I need you both to love me more visibly, I expect nothing in manner of money...I ask nothing of you in manner of physical belongings...Just give me support...

Don't blame yourself, don't blame me, don't blame society. This is just how it is. It's apparently completely normal, and even if it isn't, I don't give a damn, you just need to know.

http://understanding.infantilism.org/what.php - It may not be exact to my needs, but it may give you an idea of how I feel, nappies/diapers do not interest me, so just ignore that part and push it asside.

http://understanding.infantilism.org/abdlparents_grey.php - Read this, it's important...It puts across my point a little better that I AM NORMAL...Please read it.

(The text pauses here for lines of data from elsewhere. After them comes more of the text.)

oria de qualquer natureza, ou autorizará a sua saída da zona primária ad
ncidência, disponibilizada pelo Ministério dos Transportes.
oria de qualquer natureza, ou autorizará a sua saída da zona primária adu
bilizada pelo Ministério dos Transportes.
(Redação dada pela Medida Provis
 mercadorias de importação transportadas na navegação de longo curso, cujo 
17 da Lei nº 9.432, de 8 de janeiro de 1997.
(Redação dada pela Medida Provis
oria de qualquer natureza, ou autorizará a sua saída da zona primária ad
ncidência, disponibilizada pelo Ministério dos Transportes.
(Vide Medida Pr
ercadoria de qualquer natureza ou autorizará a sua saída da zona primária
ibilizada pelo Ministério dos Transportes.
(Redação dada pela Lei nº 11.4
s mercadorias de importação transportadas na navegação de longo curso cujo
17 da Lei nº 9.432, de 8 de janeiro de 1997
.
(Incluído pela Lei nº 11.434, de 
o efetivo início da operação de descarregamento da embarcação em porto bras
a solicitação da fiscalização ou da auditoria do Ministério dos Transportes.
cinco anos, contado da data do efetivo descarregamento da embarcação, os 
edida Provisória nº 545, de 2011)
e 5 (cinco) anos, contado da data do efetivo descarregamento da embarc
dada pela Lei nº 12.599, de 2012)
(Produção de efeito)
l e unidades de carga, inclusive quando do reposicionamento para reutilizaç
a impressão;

ESPECIALLY, the section called on 'For Parents Of Infantilists.'.

If you want to know more...Please just ask...I've opened up as much as I can to tell you as much as I can and explained as much as I can.

I trully hope you understand and aren't angry...You are both great parents to me...I value you over everything...

Please don't be angry.

I love you both.

Danny.
xxx
 
     
 
A tip: Don't tell your parents unless you are sure they love you and will actually understand.
     
Your life, your choice.

I don't consider it any more 'incorrect' than dying your hair.
 
     
 
Wishbone Redemption
Your life, your choice.

I don't consider it any more 'incorrect' than dying your hair.


Haha...Seems my choice isn't correct and even against what I wrote, moms blaming herself and dad thinks i'm suicidal. 0_o

I'm all alone now. ^_^ I can smile, because I finally know how much I really mean to my parents.

******** all.

Now I can focus on being myself, and yes, that will still include being infantilist.
     
EliteDanneh
Wishbone Redemption
Your life, your choice.

I don't consider it any more 'incorrect' than dying your hair.


Haha...Seems my choice isn't correct and even against what I wrote, moms blaming herself and dad thinks i'm suicidal. 0_o

I'm all alone now. ^_^ I can smile, because I finally know how much I really mean to my parents.

******** all.

Now I can focus on being myself, and yes, that will still include being infantilist.


Just take it one day at a time.

Not that I know anything about your personal life, but odds are your parents love you anyway. Their perceptions of the world are pretty drilled in, though, and it might take them a while to realize that their child is worth more to them than their comfort zone.